→ **Exercise objective**
Can you repeat the stretch of entries from the start through the line containing "превенция на", with both ends included?

→ **Data for this exercise**
[Start of Attachment]
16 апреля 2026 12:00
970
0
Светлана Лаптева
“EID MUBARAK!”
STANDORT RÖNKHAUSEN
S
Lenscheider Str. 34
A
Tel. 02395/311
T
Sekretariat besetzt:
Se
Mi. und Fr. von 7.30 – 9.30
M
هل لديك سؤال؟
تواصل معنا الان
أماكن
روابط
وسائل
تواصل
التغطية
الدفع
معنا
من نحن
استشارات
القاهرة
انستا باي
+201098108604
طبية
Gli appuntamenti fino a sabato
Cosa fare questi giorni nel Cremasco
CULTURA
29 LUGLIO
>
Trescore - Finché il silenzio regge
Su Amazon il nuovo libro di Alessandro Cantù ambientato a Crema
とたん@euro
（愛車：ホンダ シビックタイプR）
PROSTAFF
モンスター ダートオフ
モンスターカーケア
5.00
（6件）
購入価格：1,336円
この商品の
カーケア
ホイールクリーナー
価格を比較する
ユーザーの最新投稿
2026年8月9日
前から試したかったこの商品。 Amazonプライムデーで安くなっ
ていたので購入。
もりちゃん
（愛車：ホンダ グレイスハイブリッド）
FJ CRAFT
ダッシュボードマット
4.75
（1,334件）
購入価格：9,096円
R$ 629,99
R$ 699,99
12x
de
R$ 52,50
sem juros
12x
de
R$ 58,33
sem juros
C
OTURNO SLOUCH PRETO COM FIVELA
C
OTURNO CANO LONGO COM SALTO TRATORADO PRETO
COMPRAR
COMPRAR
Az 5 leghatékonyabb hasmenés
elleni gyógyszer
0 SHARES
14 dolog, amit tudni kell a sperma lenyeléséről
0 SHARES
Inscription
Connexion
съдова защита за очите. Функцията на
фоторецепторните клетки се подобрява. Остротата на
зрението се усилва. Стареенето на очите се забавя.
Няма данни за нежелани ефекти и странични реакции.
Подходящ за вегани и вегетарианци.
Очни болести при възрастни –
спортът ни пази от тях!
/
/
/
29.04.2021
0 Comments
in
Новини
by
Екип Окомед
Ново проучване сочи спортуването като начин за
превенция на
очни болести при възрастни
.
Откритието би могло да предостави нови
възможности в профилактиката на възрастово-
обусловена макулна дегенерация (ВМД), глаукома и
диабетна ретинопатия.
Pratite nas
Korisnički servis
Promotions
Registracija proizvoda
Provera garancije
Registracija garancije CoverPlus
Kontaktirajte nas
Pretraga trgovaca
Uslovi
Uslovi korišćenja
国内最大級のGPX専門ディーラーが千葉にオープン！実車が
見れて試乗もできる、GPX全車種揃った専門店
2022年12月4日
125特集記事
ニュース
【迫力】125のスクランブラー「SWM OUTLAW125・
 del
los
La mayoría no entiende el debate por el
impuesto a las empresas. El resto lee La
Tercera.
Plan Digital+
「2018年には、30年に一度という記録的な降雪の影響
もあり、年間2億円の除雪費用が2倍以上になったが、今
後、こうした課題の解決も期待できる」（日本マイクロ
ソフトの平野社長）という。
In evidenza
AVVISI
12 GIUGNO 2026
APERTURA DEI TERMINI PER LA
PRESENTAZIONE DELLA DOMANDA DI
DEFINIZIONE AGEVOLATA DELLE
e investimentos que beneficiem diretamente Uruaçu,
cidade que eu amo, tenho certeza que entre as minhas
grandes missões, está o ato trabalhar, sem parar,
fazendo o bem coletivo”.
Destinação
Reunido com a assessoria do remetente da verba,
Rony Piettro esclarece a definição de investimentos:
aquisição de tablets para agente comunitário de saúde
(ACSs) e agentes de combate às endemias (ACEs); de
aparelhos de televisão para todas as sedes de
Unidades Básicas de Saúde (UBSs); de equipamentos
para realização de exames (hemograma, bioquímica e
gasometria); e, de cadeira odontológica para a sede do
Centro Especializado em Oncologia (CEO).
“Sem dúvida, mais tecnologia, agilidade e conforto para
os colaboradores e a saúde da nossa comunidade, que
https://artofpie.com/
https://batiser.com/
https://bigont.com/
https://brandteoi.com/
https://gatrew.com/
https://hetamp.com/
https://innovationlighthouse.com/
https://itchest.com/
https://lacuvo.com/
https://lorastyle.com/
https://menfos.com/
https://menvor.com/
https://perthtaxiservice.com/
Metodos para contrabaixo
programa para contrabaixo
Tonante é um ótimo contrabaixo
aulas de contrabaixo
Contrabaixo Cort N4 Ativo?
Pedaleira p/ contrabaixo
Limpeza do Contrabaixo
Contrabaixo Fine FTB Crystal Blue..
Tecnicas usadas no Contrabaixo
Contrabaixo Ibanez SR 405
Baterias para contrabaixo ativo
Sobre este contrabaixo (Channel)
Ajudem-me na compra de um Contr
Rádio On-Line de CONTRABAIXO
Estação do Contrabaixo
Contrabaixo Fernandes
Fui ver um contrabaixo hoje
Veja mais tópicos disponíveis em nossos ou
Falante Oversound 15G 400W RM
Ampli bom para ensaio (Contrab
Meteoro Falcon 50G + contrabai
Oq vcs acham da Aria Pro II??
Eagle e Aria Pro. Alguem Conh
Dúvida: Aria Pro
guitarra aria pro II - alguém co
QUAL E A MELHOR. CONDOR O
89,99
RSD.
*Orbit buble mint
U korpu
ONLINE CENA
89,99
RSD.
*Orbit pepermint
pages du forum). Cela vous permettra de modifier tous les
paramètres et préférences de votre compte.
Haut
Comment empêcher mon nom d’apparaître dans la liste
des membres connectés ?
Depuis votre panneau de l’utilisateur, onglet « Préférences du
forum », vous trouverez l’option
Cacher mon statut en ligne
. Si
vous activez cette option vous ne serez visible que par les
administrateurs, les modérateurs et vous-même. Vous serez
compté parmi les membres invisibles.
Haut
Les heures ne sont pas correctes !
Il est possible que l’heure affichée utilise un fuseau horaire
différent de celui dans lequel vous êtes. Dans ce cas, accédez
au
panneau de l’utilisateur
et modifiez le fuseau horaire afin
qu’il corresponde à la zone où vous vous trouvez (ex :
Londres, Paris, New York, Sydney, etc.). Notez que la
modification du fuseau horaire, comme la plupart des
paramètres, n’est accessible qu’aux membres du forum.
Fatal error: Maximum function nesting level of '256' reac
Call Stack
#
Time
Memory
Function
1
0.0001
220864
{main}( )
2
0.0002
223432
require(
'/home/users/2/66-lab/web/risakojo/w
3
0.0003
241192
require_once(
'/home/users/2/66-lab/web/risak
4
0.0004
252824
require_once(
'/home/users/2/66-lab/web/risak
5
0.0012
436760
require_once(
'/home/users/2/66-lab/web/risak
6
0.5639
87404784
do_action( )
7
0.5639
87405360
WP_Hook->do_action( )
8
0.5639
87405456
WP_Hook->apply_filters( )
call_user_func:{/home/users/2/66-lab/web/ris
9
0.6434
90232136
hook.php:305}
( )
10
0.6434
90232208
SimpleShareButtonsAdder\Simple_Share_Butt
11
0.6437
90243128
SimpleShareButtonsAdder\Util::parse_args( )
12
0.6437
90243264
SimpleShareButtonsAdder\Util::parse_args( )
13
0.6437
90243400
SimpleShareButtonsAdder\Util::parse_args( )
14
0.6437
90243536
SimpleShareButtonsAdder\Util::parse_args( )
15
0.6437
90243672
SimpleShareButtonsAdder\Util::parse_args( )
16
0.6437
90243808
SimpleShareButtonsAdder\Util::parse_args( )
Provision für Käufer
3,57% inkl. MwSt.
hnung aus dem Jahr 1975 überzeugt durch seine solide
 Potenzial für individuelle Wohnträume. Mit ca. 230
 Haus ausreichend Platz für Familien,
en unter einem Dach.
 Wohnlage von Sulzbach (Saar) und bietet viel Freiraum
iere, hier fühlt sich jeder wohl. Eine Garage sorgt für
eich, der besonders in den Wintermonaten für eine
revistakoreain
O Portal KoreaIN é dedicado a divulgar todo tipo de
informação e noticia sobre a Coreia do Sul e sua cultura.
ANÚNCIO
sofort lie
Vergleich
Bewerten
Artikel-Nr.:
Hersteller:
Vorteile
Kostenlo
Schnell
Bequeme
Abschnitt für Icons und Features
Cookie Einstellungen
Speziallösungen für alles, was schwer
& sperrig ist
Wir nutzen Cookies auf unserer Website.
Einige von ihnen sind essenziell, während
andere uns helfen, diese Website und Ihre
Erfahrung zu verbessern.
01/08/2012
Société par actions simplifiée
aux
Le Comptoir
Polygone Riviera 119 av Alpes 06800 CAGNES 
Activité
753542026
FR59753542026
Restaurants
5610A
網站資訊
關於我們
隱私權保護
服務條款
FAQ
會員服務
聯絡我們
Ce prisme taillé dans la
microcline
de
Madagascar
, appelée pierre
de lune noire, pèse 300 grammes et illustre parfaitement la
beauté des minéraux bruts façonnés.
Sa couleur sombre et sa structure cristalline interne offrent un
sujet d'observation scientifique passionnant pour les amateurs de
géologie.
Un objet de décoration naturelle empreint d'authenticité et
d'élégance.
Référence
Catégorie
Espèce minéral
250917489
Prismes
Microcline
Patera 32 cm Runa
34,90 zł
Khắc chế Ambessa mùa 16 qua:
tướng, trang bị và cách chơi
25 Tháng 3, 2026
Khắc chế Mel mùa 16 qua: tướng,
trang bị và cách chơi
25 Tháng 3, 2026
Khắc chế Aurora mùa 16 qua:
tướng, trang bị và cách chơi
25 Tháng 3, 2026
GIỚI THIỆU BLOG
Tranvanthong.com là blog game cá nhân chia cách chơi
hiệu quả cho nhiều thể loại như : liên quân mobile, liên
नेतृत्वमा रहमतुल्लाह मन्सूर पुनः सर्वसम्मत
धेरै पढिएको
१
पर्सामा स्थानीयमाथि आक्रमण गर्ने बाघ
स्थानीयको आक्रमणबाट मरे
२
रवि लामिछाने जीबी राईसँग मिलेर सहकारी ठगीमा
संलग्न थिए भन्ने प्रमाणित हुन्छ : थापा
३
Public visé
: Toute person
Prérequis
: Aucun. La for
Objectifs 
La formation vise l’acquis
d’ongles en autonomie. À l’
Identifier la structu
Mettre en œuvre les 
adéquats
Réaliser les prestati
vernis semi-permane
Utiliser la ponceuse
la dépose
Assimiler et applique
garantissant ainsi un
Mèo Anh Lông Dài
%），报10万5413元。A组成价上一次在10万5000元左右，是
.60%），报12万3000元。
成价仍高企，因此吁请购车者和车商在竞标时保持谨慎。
[End of Attachment]
→ **Answer box**
16 апреля 2026 12:00
970
0
Светлана Лаптева
“EID MUBARAK!”
STANDORT RÖNKHAUSEN
S
Lenscheider Str. 34
A
Tel. 02395/311
T
Sekretariat besetzt:
Se
Mi. und Fr. von 7.30 – 9.30
M
هل لديك سؤال؟
تواصل معنا الان
أماكن
روابط
وسائل
تواصل
التغطية
الدفع
معنا
من نحن
استشارات
القاهرة
انستا باي
+201098108604
طبية
Gli appuntamenti fino a sabato
Cosa fare questi giorni nel Cremasco
CULTURA
29 LUGLIO
>
Trescore - Finché il silenzio regge
Su Amazon il nuovo libro di Alessandro Cantù ambientato a Crema
とたん@euro
（愛車：ホンダ シビックタイプR）
PROSTAFF
モンスター ダートオフ
モンスターカーケア
5.00
（6件）
購入価格：1,336円
この商品の
カーケア
ホイールクリーナー
価格を比較する
ユーザーの最新投稿
2026年8月9日
前から試したかったこの商品。 Amazonプライムデーで安くなっ
ていたので購入。
もりちゃん
（愛車：ホンダ グレイスハイブリッド）
FJ CRAFT
ダッシュボードマット
4.75
（1,334件）
購入価格：9,096円
R$ 629,99
R$ 699,99
12x
de
R$ 52,50
sem juros
12x
de
R$ 58,33
sem juros
C
OTURNO SLOUCH PRETO COM FIVELA
C
OTURNO CANO LONGO COM SALTO TRATORADO PRETO
COMPRAR
COMPRAR
Az 5 leghatékonyabb hasmenés
elleni gyógyszer
0 SHARES
14 dolog, amit tudni kell a sperma lenyeléséről
0 SHARES
Inscription
Connexion
съдова защита за очите. Функцията на
фоторецепторните клетки се подобрява. Остротата на
зрението се усилва. Стареенето на очите се забавя.
Няма данни за нежелани ефекти и странични реакции.
Подходящ за вегани и вегетарианци.
Очни болести при възрастни –
спортът ни пази от тях!
/
/
/
29.04.2021
0 Comments
in
Новини
by
Екип Окомед
Ново проучване сочи спортуването като начин за
превенция на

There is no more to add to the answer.